UNDP works on everything from climate change to poverty reduction. Where is A.I. making the biggest difference in UN programs?

We are seeing promising applications in agriculture, where A.I. provides farmers with real-time feedback on crops. In the health sector, language models are improving access to information, such as on maternal health. And in education, A.I. can transform education by making learning more accessible, personalized and effective, benefiting both educators and students. These are areas where A.I. directly improves lives—but only if countries have the infrastructure, data and governance to make it work.

How do you balance innovation with protecting vulnerable populations when deploying A.I. in countries with limited data privacy laws?
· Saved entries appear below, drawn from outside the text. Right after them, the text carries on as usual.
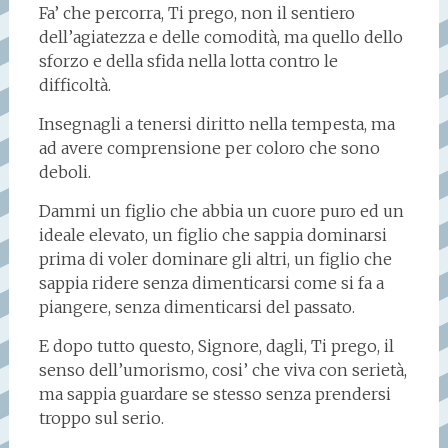
Fa’ che percorra, Ti prego, non il sentiero
dell’agiatezza e delle comodità, ma quello dello
sforzo e della sfida nella lotta contro le
difficoltà.
Insegnagli a tenersi diritto nella tempesta, ma
ad avere comprensione per coloro che sono
deboli.
Dammi un figlio che abbia un cuore puro ed un
ideale elevato, un figlio che sappia dominarsi
prima di voler dominare gli altri, un figlio che
sappia ridere senza dimenticarsi come si fa a
piangere, senza dimenticarsi del passato.
E dopo tutto questo, Signore, dagli, Ti prego, il
senso dell’umorismo, cosi’ che viva con serietà,
ma sappia guardare se stesso senza prendersi
troppo sul serio.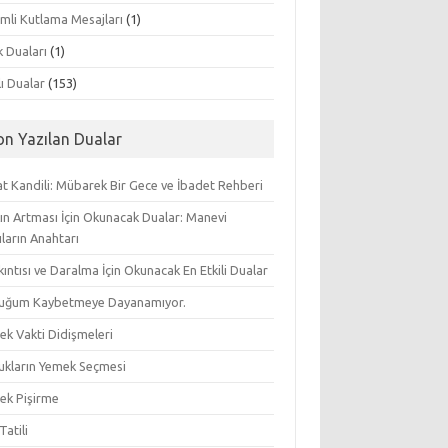
mli Kutlama Mesajları
(1)
k Duaları
(1)
lı Dualar
(153)
on Yazılan Dualar
t Kandili: Mübarek Bir Gece ve İbadet Rehberi
ın Artması İçin Okunacak Dualar: Manevi
ların Anahtarı
ıkıntısı ve Daralma İçin Okunacak En Etkili Dualar
uğum Kaybetmeye Dayanamıyor.
ek Vakti Didişmeleri
ukların Yemek Seçmesi
ek Pişirme
Tatili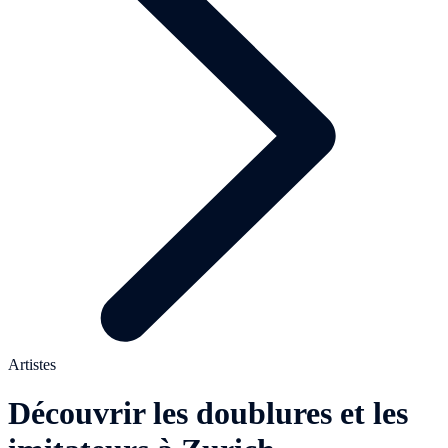
Artistes
Découvrir les doublures et les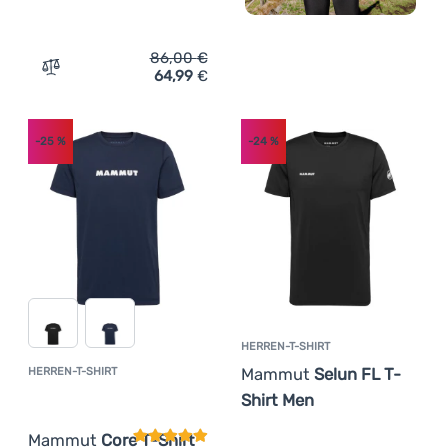
86,00
€
64,99
€
Zum Vergleich 'Herrenhemd Mammut Trovat Summer Shir
-25
%
-24
%
HERREN-T-SHIRT
Mammut
Selun FL T-
HERREN-T-SHIRT
Kundenbewertung
Shirt Men
Mammut
Core T-Shirt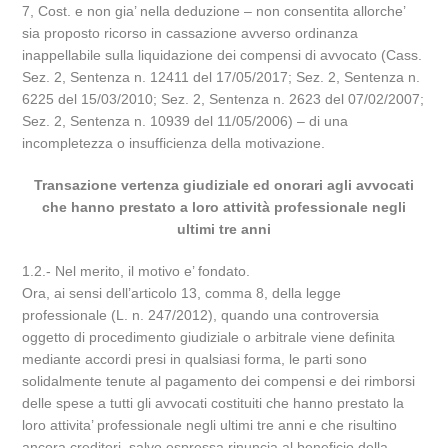
7, Cost. e non gia’ nella deduzione – non consentita allorche’
sia proposto ricorso in cassazione avverso ordinanza
inappellabile sulla liquidazione dei compensi di avvocato (Cass.
Sez. 2, Sentenza n. 12411 del 17/05/2017; Sez. 2, Sentenza n.
6225 del 15/03/2010; Sez. 2, Sentenza n. 2623 del 07/02/2007;
Sez. 2, Sentenza n. 10939 del 11/05/2006) – di una
incompletezza o insufficienza della motivazione.
Transazione vertenza giudiziale ed onorari agli avvocati
che hanno prestato a loro attività professionale negli
ultimi tre anni
1.2.- Nel merito, il motivo e’ fondato.
Ora, ai sensi dell’articolo 13, comma 8, della legge
professionale (L. n. 247/2012), quando una controversia
oggetto di procedimento giudiziale o arbitrale viene definita
mediante accordi presi in qualsiasi forma, le parti sono
solidalmente tenute al pagamento dei compensi e dei rimborsi
delle spese a tutti gli avvocati costituiti che hanno prestato la
loro attivita’ professionale negli ultimi tre anni e che risultino
ancora creditori, salvo espressa rinuncia al beneficio della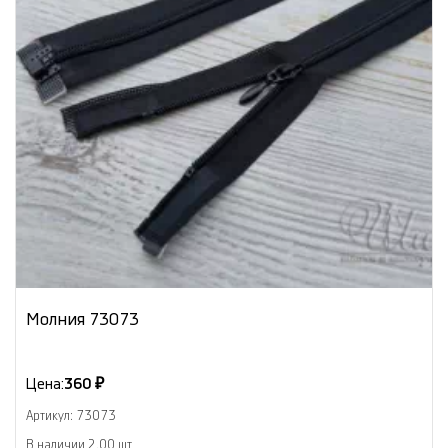
Молния 73073
Цена:
360 ₽
Артикул: 73073
В наличии 2.00 шт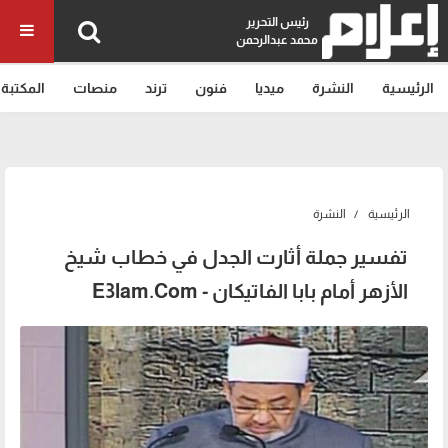
رئيس التحرير
محمد عبدالرحمن
الرئيسية
النشرة
ميديا
فنون
ترند
منصات
المكتبة
الرئيسية
النشرة
تفسير جملة أثارت الجدل في خطاب شيخ
الأزهر أمام بابا الفاتيكان - E3lam.Com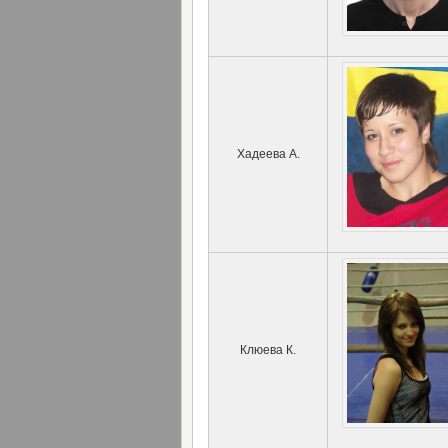
Хадеева А.
Клюева К.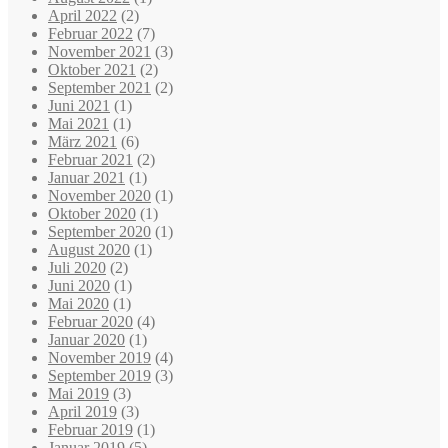
April 2022
(2)
Februar 2022
(7)
November 2021
(3)
Oktober 2021
(2)
September 2021
(2)
Juni 2021
(1)
Mai 2021
(1)
März 2021
(6)
Februar 2021
(2)
Januar 2021
(1)
November 2020
(1)
Oktober 2020
(1)
September 2020
(1)
August 2020
(1)
Juli 2020
(2)
Juni 2020
(1)
Mai 2020
(1)
Februar 2020
(4)
Januar 2020
(1)
November 2019
(4)
September 2019
(3)
Mai 2019
(3)
April 2019
(3)
Februar 2019
(1)
Januar 2019
(5)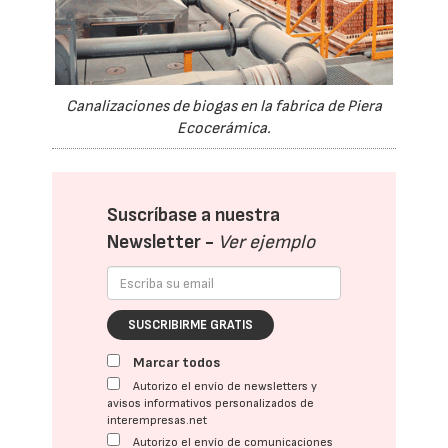
Canalizaciones de biogas en la fabrica de Piera
Ecocerámica.
Suscríbase a nuestra
Newsletter -
Ver ejemplo
SUSCRIBIRME GRATIS
Marcar todos
Autorizo el envío de newsletters y
avisos informativos personalizados de
interempresas.net
Autorizo el envío de comunicaciones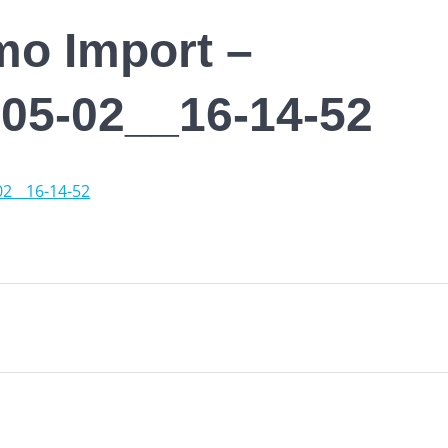
mo Import –
-05-02__16-14-52
02__16-14-52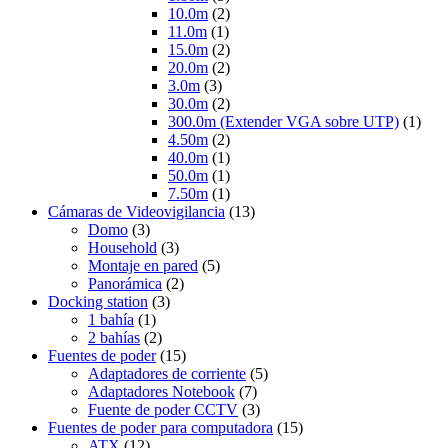
10.0m
(2)
11.0m
(1)
15.0m
(2)
20.0m
(2)
3.0m
(3)
30.0m
(2)
300.0m (Extender VGA sobre UTP)
(1)
4.50m
(2)
40.0m
(1)
50.0m
(1)
7.50m
(1)
Cámaras de Videovigilancia
(13)
Domo
(3)
Household
(3)
Montaje en pared
(5)
Panorámica
(2)
Docking station
(3)
1 bahía
(1)
2 bahías
(2)
Fuentes de poder
(15)
Adaptadores de corriente
(5)
Adaptadores Notebook
(7)
Fuente de poder CCTV
(3)
Fuentes de poder para computadora
(15)
ATX
(12)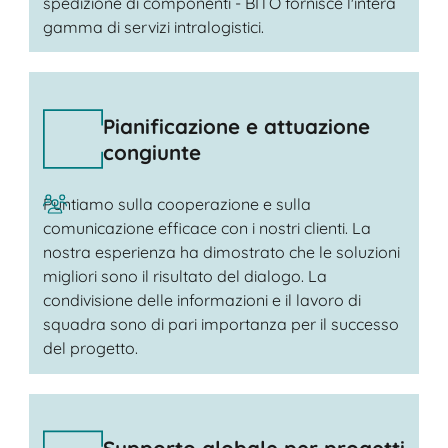
spedizione di componenti - BITO fornisce l'intera
gamma di servizi intralogistici.
Pianificazione e attuazione
congiunte
Puntiamo sulla cooperazione e sulla
comunicazione efficace con i nostri clienti. La
nostra esperienza ha dimostrato che le soluzioni
migliori sono il risultato del dialogo. La
condivisione delle informazioni e il lavoro di
squadra sono di pari importanza per il successo
del progetto.
Supporto globale per progetti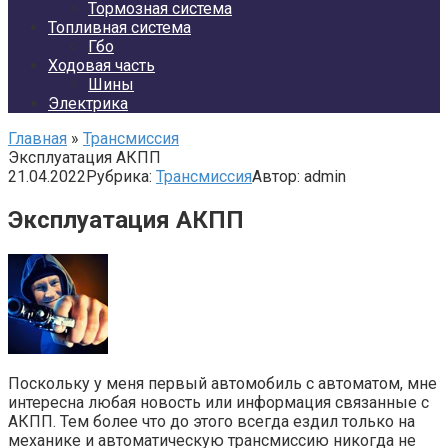
Тормозная система
Топливная система
Гбо
Ходовая часть
Шины
Электрика
Главная
»
Трансмиссия
Эксплуатация АКПП
21.04.2022
Рубрика:
Трансмиссия
Автор:
admin
Эксплуатация АКПП
Поскольку у меня первый автомобиль с автоматом, мне
интересна любая новость или информация связанные с
АКПП. Тем более что до этого всегда ездил только на
механике и автоматическую трансмиссию никогда не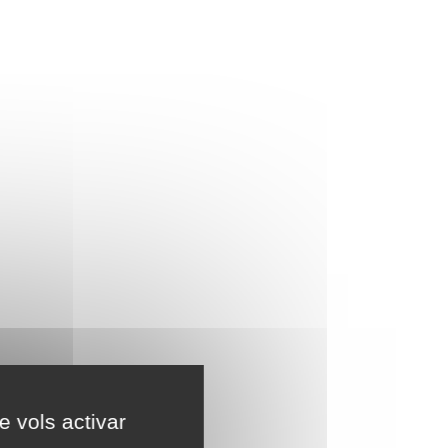
e vols activar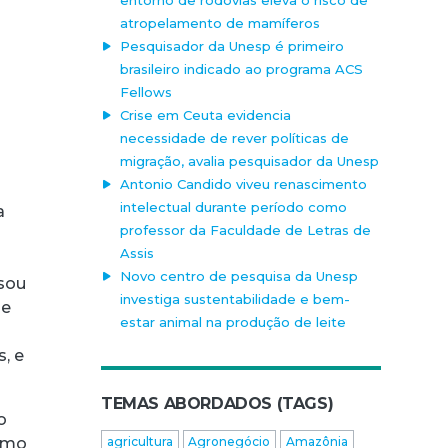
atropelamento de mamíferos
Pesquisador da Unesp é primeiro
brasileiro indicado ao programa ACS
Fellows
Crise em Ceuta evidencia
necessidade de rever políticas de
migração, avalia pesquisador da Unesp
Antonio Candido viveu renascimento
intelectual durante período como
a
professor da Faculdade de Letras de
Assis
Novo centro de pesquisa da Unesp
usou
investiga sustentabilidade e bem-
de
estar animal na produção de leite
, e
TEMAS ABORDADOS (TAGS)
o
como
agricultura
Agronegócio
Amazônia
We take a people-first approach. That means supporting countries in building robust data governance frameworks, privacy protections and trust mechanisms alongside deploying new technologies. One example is our AI Trust and Safety Re-imagination Programme, which moves beyond reactive risk management toward proactive, inclusive, and context-sensitive approaches to A.I. governance. Drawing on insights from the 2025 Human Development Report, the programme strengthens local enabling environments while complementing global research and policy efforts. By engaging innovators across the public and private sectors, it re-imagines trust and safety frameworks that prioritize equity, anticipate and prevent harm and ensure A.I. development benefits communities fairly.